If I was to use a Lambda endpoint, I understand that this is done with Mapping Template and something like this:

{
  "company_id": "$context.authorizer.company_id"
}

However, Body Mapping Template is only available under Integration Request if Lambda is selected as Integration type. Not if HTTP is selected.
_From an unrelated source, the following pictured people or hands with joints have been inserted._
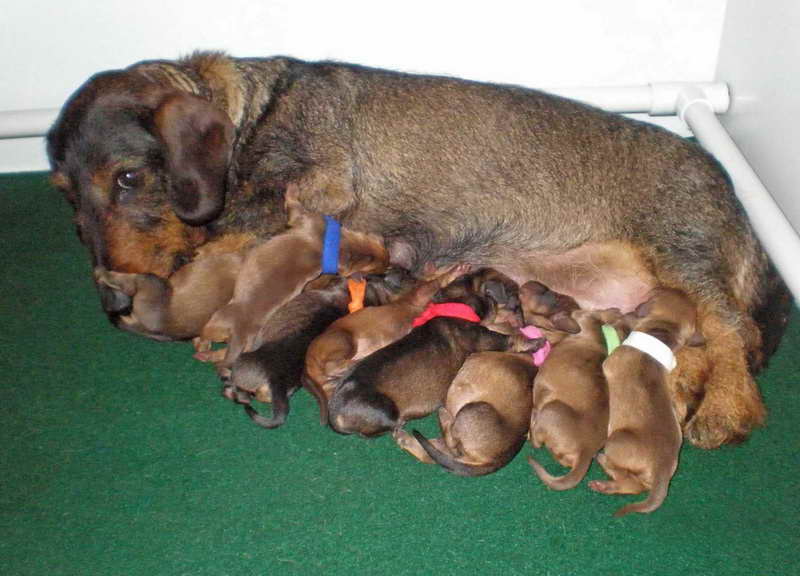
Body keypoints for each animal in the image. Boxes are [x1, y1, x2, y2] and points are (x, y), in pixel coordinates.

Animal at [588, 288, 708, 516]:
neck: (659, 335)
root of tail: (661, 468)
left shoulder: (610, 361)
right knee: (633, 485)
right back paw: (605, 485)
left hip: (615, 441)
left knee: (623, 476)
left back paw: (602, 463)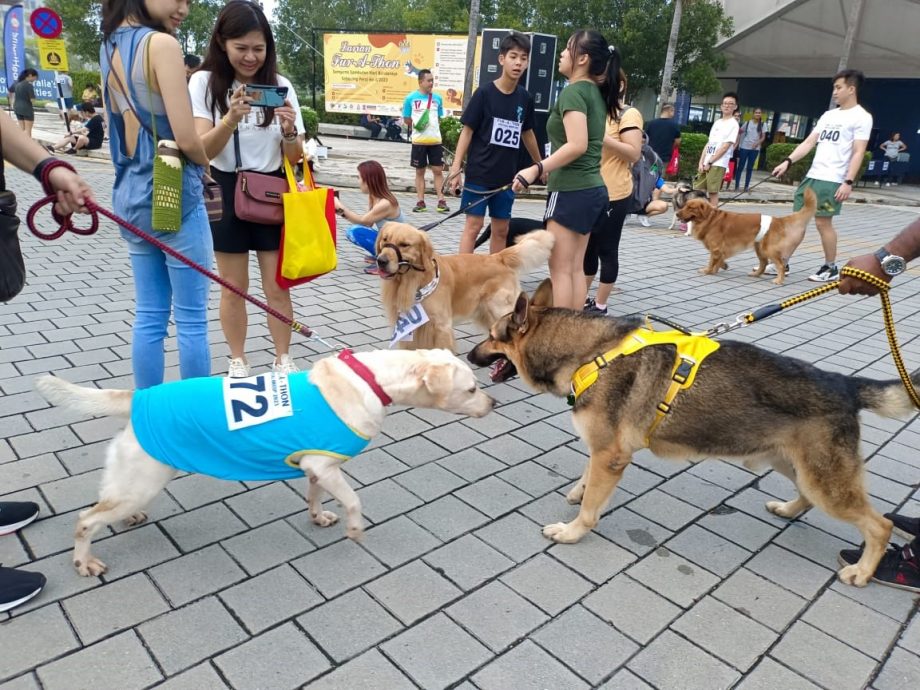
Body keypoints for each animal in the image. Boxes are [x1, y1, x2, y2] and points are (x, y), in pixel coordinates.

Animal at [36, 350, 496, 576]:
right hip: (142, 481)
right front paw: (354, 530)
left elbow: (314, 495)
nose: (493, 403)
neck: (369, 379)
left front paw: (319, 517)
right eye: (472, 388)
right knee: (85, 520)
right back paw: (84, 562)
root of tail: (138, 397)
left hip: (134, 481)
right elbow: (354, 501)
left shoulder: (316, 465)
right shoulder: (327, 467)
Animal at [376, 222, 552, 350]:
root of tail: (498, 257)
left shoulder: (441, 326)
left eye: (404, 244)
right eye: (385, 240)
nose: (381, 261)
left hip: (501, 308)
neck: (416, 281)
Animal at [470, 280, 916, 584]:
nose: (470, 356)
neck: (589, 353)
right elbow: (587, 477)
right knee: (807, 498)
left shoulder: (611, 456)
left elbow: (591, 509)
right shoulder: (604, 450)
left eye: (491, 337)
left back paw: (862, 572)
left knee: (880, 526)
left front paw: (572, 531)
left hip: (825, 481)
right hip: (796, 466)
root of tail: (845, 383)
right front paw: (579, 491)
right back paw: (788, 510)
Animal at [672, 185, 816, 282]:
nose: (677, 214)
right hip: (760, 248)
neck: (710, 218)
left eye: (691, 207)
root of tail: (777, 219)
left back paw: (778, 280)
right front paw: (721, 267)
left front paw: (707, 270)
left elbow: (712, 260)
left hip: (768, 249)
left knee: (780, 265)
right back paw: (756, 274)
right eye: (685, 205)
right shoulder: (720, 248)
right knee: (764, 263)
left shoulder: (716, 247)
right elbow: (718, 259)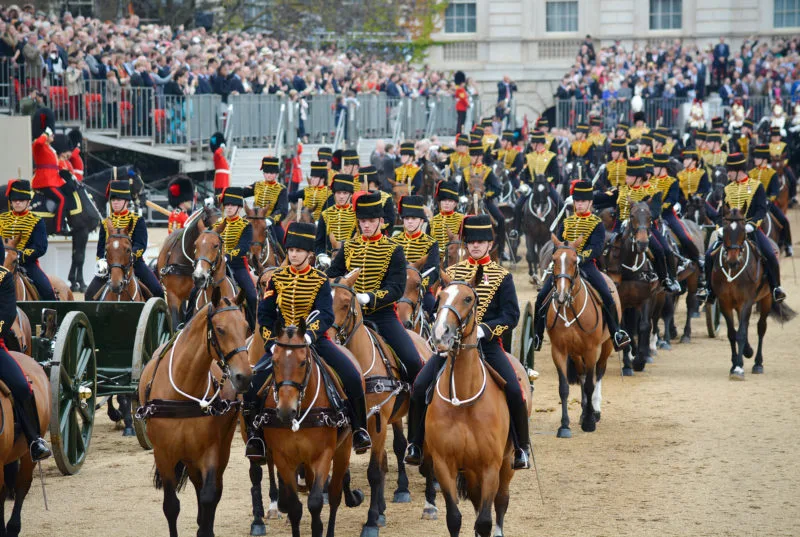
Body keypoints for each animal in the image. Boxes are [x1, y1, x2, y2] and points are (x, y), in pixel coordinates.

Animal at [137, 286, 250, 536]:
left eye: (247, 327)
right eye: (220, 329)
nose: (244, 376)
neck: (182, 394)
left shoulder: (210, 451)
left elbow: (209, 497)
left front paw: (204, 529)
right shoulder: (164, 454)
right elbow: (171, 506)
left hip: (218, 449)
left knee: (213, 489)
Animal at [330, 270, 438, 532]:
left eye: (345, 304)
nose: (325, 336)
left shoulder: (377, 421)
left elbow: (374, 472)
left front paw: (371, 521)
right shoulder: (352, 426)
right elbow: (351, 470)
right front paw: (360, 501)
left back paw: (430, 501)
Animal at [544, 234, 620, 436]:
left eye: (574, 261)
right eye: (554, 260)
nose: (561, 296)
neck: (571, 309)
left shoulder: (591, 350)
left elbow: (590, 385)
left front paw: (590, 422)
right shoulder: (559, 351)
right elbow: (564, 387)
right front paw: (564, 425)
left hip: (607, 344)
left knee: (599, 372)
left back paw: (595, 411)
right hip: (576, 353)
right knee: (582, 374)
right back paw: (585, 411)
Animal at [708, 207, 796, 378]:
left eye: (743, 230)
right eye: (725, 228)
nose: (732, 261)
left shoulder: (747, 301)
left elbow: (741, 332)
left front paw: (738, 367)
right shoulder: (724, 302)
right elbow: (732, 333)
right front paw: (735, 363)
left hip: (766, 298)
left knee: (761, 327)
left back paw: (758, 363)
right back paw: (748, 351)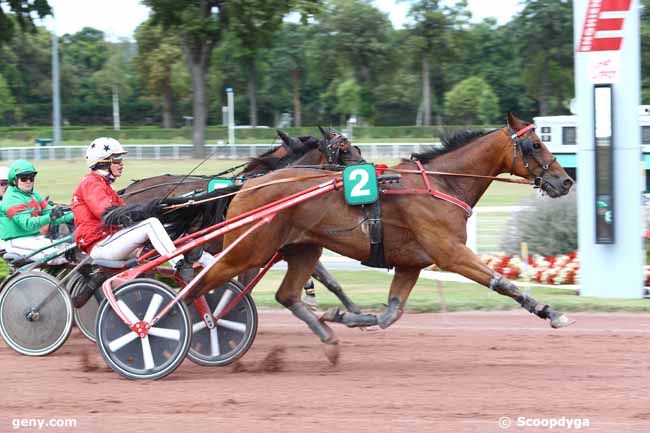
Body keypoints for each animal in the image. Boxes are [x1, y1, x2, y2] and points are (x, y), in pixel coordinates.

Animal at [184, 112, 572, 362]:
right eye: (535, 144)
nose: (566, 180)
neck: (442, 183)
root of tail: (246, 187)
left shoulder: (411, 263)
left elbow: (391, 313)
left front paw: (345, 316)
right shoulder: (451, 253)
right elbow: (502, 282)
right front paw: (550, 312)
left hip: (301, 249)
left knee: (286, 295)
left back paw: (327, 339)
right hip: (248, 249)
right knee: (198, 287)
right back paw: (196, 328)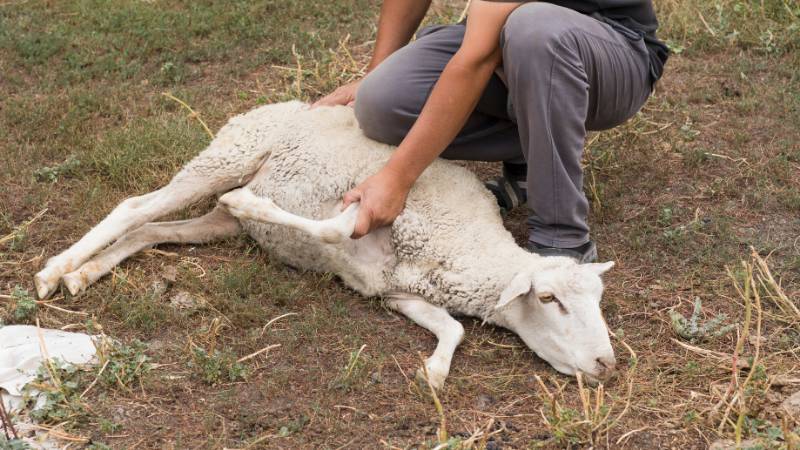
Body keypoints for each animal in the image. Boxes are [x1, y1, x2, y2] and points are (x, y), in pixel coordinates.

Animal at [32, 100, 620, 388]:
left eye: (597, 301)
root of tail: (279, 104)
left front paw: (434, 371)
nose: (607, 364)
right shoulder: (367, 210)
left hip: (216, 219)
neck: (463, 243)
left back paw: (84, 273)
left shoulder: (394, 290)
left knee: (151, 230)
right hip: (226, 156)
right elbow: (332, 230)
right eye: (549, 299)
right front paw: (254, 203)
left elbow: (451, 328)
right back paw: (55, 270)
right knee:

In short, how do I pass company_id from my Lambda authorizer to my Node API?

2
node.jsamazon-web-serviceslambdaaws-api-gateway
What about dropping these values into HTTP request headers? - Michael - sqlbot
@Michael-sqlbot That's pretty much what I would like to do. Headers, url or body doesn't really matter. Anything would be fine. The question is how one would do that? - Magnus Engdal
Create a header in the integration request, then specify, e.g. context.identity.whatever without a $ at the beginning. I'm not using a custom authorizer, but this works for me accessing other things in the context object and dropping them into headers that get forwarded to the origin... for example, I tried context.stage and context.apiId and they both forward as expected, as HTTP headers. Try that? - Michael - sqlbot
Also, the "Use HTTP Proxy Integration" option seems very poorly named. If you want to use request body mapping templates... just uncheck that option. It appears that option actually means "You know what? Just stay out of my way and proxy the request, as is, whatever it is, so that I can avoid messing with body mapping templates." You can proxy a request to your back-end with or without that option checked. - Michael - sqlbot
@Michael-sqlbot Thank you Michael! Finally got it to work with the help of your answer and aws support. I needed to set context.authorizer.company_id as HTTP Headers under Integration Request and company_id as HTTP Request Headers under Method Execution. - Magnus Engdal

2 Answers

33
votes

Most of the credit goes out to @Michael-sqlbot in the comments to my question, but I'll put the complete answer here if someone else finds this question.

Authorizer Lambda

It has to return an object in this format, where context contains the parameters you want to forward to your endpoint, as specified in the question.

{
  "principalId": "yyyyyyyy",
  "policyDocument": {
    "Version": "2012-10-17",
    "Statement": [{
      "Action": "execute-api:Invoke",
      "Effect": "Allow|Deny",
      "Resource": "arn:aws:execute-api:<regionId>:<accountId>:<appId>/<stage>/<httpVerb>/[<resource>/<httpVerb>/[...]]"
    }]
  },
  "context": {
    "company_id": "123", <-- The part you want to forward
    ...
  }
}

Method Request

Under Method Request / HTTP Request Headers, add the context property you want to forward:

  • Name: company_id
  • Required: optional
  • Cashing: optional

Integration Request

And under Integration Request / HTTP Headers, add:

  • Name: company_id
  • Mapped from: context.authorizer.company_id
  • Cashing: optional
3
votes

If you're using lamda-proxy, you can access the context from your event.requestContext.authorizer.context.

So your company_id can be accessed using event.requestContext.authorizer.context.company_id.